TEXTE DU DOCUMENT:
########
Je vais faire comme la grande presse. Vous savez, le truc qui passe dans le Stern allemand, puis dans Paris Match, puis dans la DH, etc. Pourquoi se priver de plagier un bon papier s'il a eu du succès? En plus, avec les réseaux dits sociaux, c'est dans l'air du temps, la même photo (souvent fausse) relayée à tout-va. C'est smart.

Sauf que je ne vais pas plagier. Juste me laisse inspirer. C'est un article de Mary Wakefield paru dans The Spectator (13 mars 2019) auquel elle a donné le titre "Nous vivons au milieu d'un déferlement croissant de bruits de fond".

Tous aux abris!

Au point, dit-elle, qu'on constate que les oiseaux chantent de plus en plus après le crépuscule, quand il fait calme, quand on s'entend enfin pépiller.

Elle raconte aussi qu'existe outre-Manche une association baptisée "Pipedown" (Baissez la sono) qui compte parmi ses membres éminents l'écrivain et comédien Stephen Fry. Il n'y a que les Britanniques pour mettre sur pied un club de ce genre.

Mais l'idée n'était pas de plagier. Nul besoin, d'ailleurs.

Car le bruit de fond, c'est devenu carrément permanent, ici comme ailleurs.

Vous parlez klaxon?

Il suffit de faire un tour en vélo dans les rues de la ville pour être frappé par le vacarme que font les bagnoles (sans parler des motos). Ça vrille les oreilles. Ajouter les coups de klaxon donnés pour un oui ou pour un non, et ce en violation flagrante du code de la route (premier droit humain, pourtant: essayez de ne pas céder une priorité, c'est comme si on assassinait la mère de l'automobiliste "lésé"). Que fait la police? La police ne fait rien. Elle circule elle-même en bagnole et l'abus de klaxon, connaît pas. Faut-il s'adresser plus haut: que font les miniss' ? Ils ne font rien non plus, probable même qu'ils vous diront que ça doit se régler à l'échelon européen.

Mais il n'y a pas que les bagnoles. Les trams, l'avertisseur n'est plus un drelin-drelin mais un klaxon à la puissance dix. Et même pas tranquille dedans: à chaque ouverture de porte, on a un couinement promis au premier prix de la torture chinoise. Et là, c'est sans tenir compte des zombies de la téléphonie mobile (dumbphone ®) qui n'arrêtent pas de parler dedans, à voix haute, comme à un correspondant tout à fait sourdingues. C'est un autre fléau de la pollution sonore: la société du bavardage comme la caractérise si bien Jean-Michel Delacomptée (Notre langue française, Fayard, bon, ça, lire ça).

La porte de sortie, c'est où?
########
DONNÉES FOURNIES:
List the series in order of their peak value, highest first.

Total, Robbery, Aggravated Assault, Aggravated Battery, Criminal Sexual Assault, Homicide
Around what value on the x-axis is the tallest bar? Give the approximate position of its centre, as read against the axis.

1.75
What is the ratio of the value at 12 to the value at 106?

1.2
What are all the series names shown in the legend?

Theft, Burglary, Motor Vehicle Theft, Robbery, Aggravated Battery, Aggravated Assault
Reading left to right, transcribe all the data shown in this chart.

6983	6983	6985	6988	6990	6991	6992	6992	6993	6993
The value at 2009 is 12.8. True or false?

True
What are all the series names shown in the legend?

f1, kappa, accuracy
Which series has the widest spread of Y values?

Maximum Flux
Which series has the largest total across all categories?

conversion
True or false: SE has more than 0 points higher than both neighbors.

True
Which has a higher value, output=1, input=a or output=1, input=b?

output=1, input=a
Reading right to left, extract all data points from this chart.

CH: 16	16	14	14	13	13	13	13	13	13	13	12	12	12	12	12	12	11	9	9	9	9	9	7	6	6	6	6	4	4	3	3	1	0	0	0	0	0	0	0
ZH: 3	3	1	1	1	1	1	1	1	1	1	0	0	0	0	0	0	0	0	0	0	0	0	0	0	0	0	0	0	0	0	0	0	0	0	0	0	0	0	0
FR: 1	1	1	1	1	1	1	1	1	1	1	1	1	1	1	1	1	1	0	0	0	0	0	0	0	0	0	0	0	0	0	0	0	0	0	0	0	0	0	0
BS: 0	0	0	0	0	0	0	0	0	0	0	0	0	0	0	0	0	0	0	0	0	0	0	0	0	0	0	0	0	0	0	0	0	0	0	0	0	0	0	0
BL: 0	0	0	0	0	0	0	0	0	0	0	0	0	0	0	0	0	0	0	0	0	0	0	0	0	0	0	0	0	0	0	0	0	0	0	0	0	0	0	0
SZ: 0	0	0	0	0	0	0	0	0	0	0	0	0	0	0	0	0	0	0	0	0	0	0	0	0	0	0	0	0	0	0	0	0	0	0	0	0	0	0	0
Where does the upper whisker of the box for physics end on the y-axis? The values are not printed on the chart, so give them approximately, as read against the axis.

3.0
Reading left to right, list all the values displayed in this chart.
########
CONSIGNE DE TRAVAIL A:
Répondez aux questions suivantes à l'aide du texte sur la pollution sonore :
(i) Dans quelle publication et à quelle date l'article de Mary Wakefield a-t-il paru ?
(ii) Comment s'appelle l'association britannique mentionnée, et quel membre éminent le texte cite-t-il ?
(iii) À quel auteur et à quel ouvrage le texte rattache-t-il l'expression « la société du bavardage » ?
CONSIGNE DE TRAVAIL B: Rédigez la suite du texte sur la pollution sonore, à partir de sa dernière phrase.

RÉPONSE A:
(i) Dans The Spectator, le 13 mars 2019.
(ii) « Pipedown » ; l'écrivain et comédien Stephen Fry.
(iii) À Jean-Michel Delacomptée, dans Notre langue française (Fayard).

RÉPONSE B:
J'arrête? J'arrête pas. L'autre jour, j'étais dans un troquet du coin pour manger un bout. Nous étions seuls, le garçon de salle et moi. À un moment, j'ai dit: Vous pourriez pas baisser un peu le son? C'était une mélasse trépanantes pseudo-musicale de type RTL, NRJ, radio Contact ou une autre de ces stations spécialisées dans l'anesthésie des cerveaux.

Il a un peu baissé. En sortant, je lui ai demandé s'il pensait que ses clients aimaient ça? Il avait l'air de trouver la question curieuse. En fait, j'aurais dû lui dire que, en fait de clients, il n'y avait que moi, et puis lui, qui n'en est pas un, alors pourquoi me casser les oreilles? Verdict impitoyable: je n'y retournerai plus. De clients, il ne restera que lui, qui n'en est pas un.

Tondeuses et sirènes

Bon, je perds un peu le fil, là. Où en étais-je?

Ah! oui: que fait la police? que font nos miniss?

Il y a matière, pourtant. La muzak dans les magasins et stations de métro. Les sirènes, aussi. C'est dingue, les sirènes, de pompiers, d'ambulance, de convois de détenus, de police, celle-là, en plus, disposant désormais d'un mégaophone sur le toit du véhicule pour éructer des borborygmes rarement courtois. Il faudrait que quelqu'un explique: à Paris, Amsterdam ou Stockholm, on entend presque jamais de sirènes. C'est un fait de civilisation, genre belgitude?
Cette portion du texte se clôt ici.